Seminar educates first-responders about autism
By John W. Goodwin Jr.
A significant number of adults diagnosed with some form of autism will have some kind of contact with police and other first-responders in the future, and local emergency personnel want to be ready.
Police officers from eight local departments as well as firefighters, ambulance personnel and emergency-room workers came together for a four-hour seminar Wednesday on dealing with the autistic population. The seminar was sponsored by the Autism Society of Ohio, Mahoning County Mental Health Board, Help Hotline and the National Alliance on Mental Illness.
Ron Marian, Mahoning County Mental Health Board director, said the goal is to make sure first- responders are ready and equipped to deal with autistic individuals while on the job.
“Autism is prominent in our community as in all communities, and we want to train them how to handle those situations if they go out to a home where an autistic child is present,” he said.
Marian said the training on autism is a more specific form of training in line with the Crisis Intervention Training most police officers already receive. The CIT training consists of 36 hours of additional training on a myriad of topics, including schizophrenia and de-escalation tips.
Mark Farrar, an Akron police officer speaking at the seminar, said new statistics recently released by the Centers for Disease Control and Prevention show that 1 in 50 children born now will be diagnosed with some form of autism, and a large percentage of those kids eventually will have interaction with first-responders.
“Someone with autism is seven times as likely to have an encounter with first-responders because they go out in public and they become fearful and anxious when put in a situation that is strange to them and can then behave inappropriately. ... They can’t help this; it is a brain disorder,” he said.
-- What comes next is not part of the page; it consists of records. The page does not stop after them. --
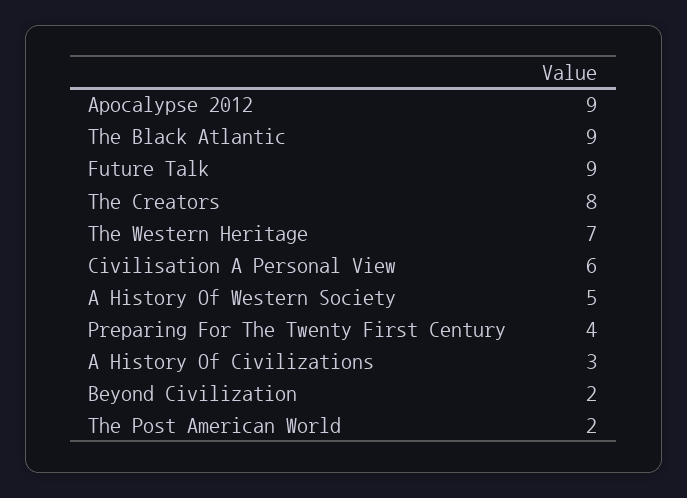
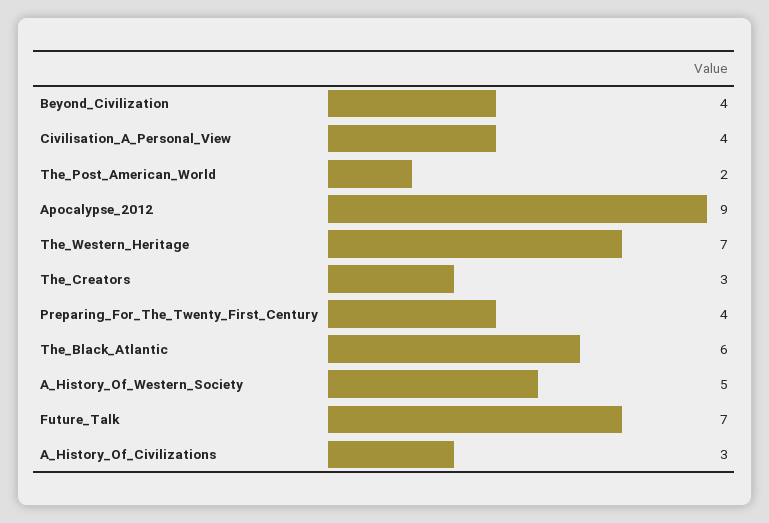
  {
    "Apocalypse 2012": 9,
-   "The Black Atlantic": 9,
+   "The Black Atlantic": 6,
-   "Future Talk": 9,
+   "Future Talk": 7,
-   "The Creators": 8,
+   "The Creators": 3,
    "The Western Heritage": 7,
-   "Civilisation A Personal View": 6,
+   "Civilisation A Personal View": 4,
    "A History Of Western Society": 5,
    "Preparing For The Twenty First Century": 4,
    "A History Of Civilizations": 3,
-   "Beyond Civilization": 2,
+   "Beyond Civilization": 4,
    "The Post American World": 2
  }

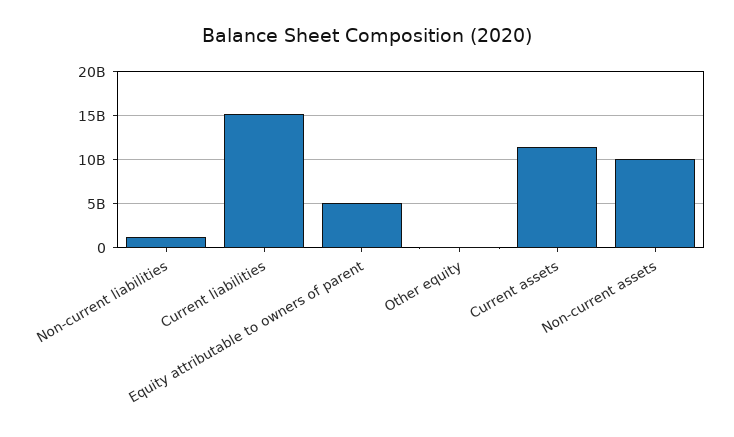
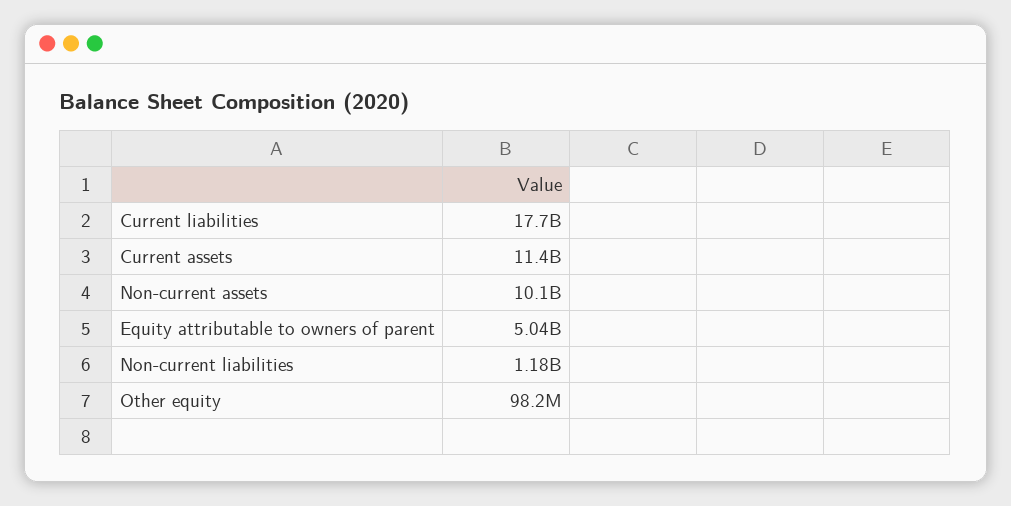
  {
    "Non-current liabilities": 1180000000,
-   "Current liabilities": 15000000000,
+   "Current liabilities": 17700000000,
    "Equity attributable to owners of parent": 5040000000,
    "Other equity": 98200000,
    "Current assets": 11400000000,
    "Non-current assets": 10100000000
  }

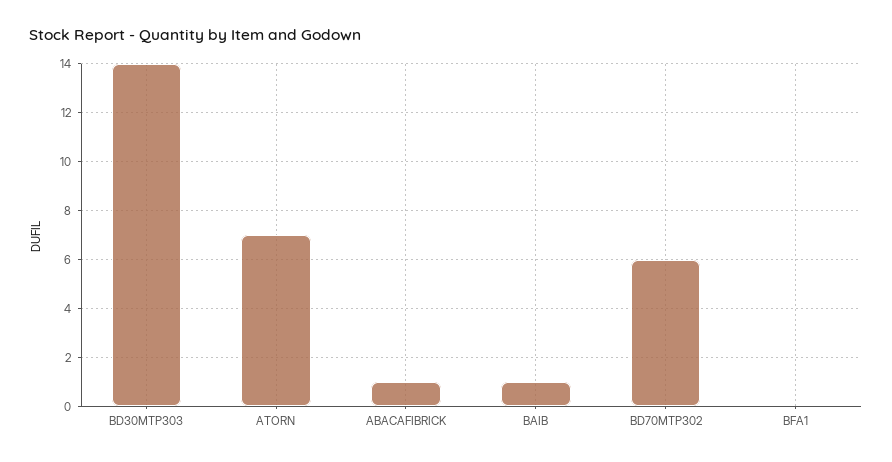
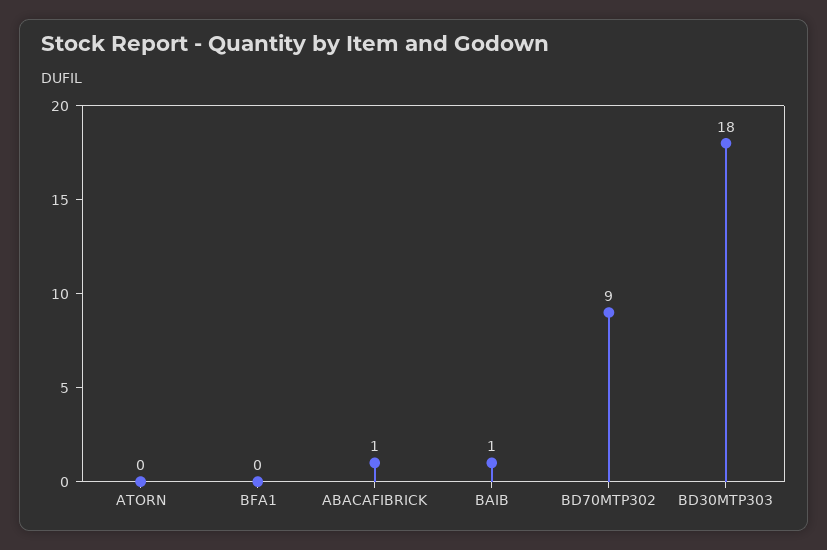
  {
-   "BD30MTP303": 14,
+   "BD30MTP303": 18,
-   "ATORN": 7,
+   "ATORN": 0,
    "ABACAFIBRICK": 1,
    "BAIB": 1,
-   "BD70MTP302": 6,
+   "BD70MTP302": 9,
    "BFA1": 0
  }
One of the techniques Farrar teaches first- responders is to simply “slow down” when dealing with an autistic person. He said most autistic people process information more slowly, and that often does not go well with a police officer’s natural inclination to quickly get to the facts of a situation.
Aundrea Cika, director of the Mahoning Valley Chapter of Autism Society of Ohio, said not being properly trained in dealing with the autistic can lead to difficult situations and become dangerous for the autistic person and first-responders.
“If a firefighter goes into a fire and has to save an autistic child and grabs that child, if this is a child who is on the autism spectrum and does not like to be touched, it could be dangerous for both the firefighter and the child,” she said.
The seminar took place this month, which is Autism Awareness Month.